Extracted data entries:
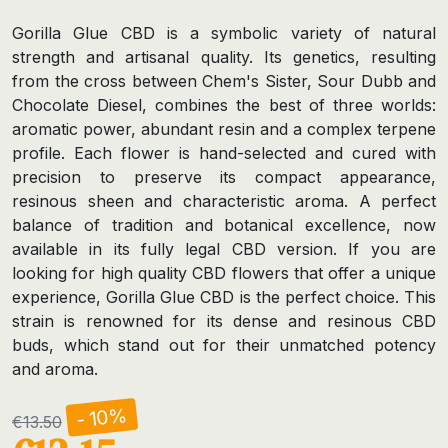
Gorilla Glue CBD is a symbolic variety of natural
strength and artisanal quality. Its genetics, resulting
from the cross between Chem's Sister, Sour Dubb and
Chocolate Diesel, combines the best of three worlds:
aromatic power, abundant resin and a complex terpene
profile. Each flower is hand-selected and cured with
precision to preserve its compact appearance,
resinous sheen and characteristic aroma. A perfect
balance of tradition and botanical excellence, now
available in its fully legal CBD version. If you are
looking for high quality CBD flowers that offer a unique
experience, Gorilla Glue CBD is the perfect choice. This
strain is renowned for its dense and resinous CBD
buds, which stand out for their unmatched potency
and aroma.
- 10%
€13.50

---

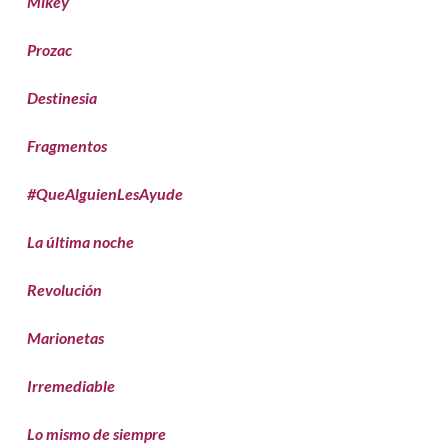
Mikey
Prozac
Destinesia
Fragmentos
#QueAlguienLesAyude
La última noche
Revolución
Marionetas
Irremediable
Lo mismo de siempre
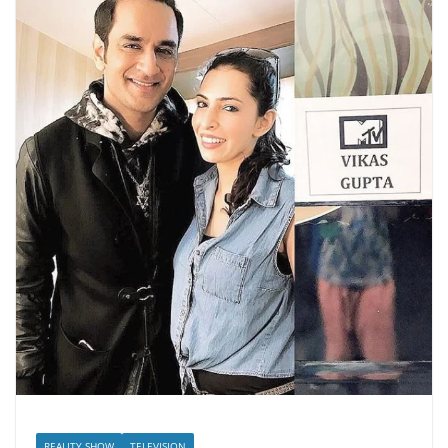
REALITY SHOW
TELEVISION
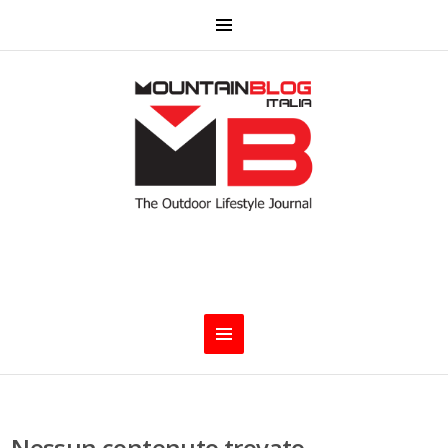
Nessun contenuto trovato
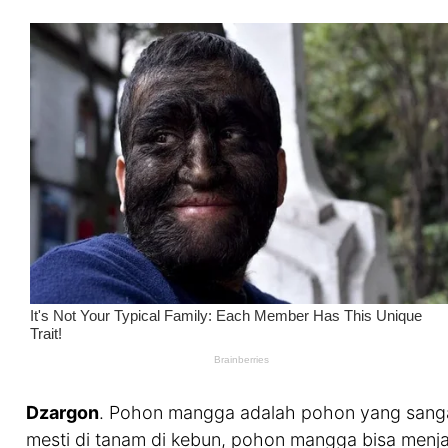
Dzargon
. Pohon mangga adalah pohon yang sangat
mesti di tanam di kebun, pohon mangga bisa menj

DIRECTIONS: Each line above with the word "Gorilla" needs to be copied.

EXERCISE SOLUTION:
Gorilla Glue CBD is a symbolic variety of natural
experience, Gorilla Glue CBD is the perfect choice. This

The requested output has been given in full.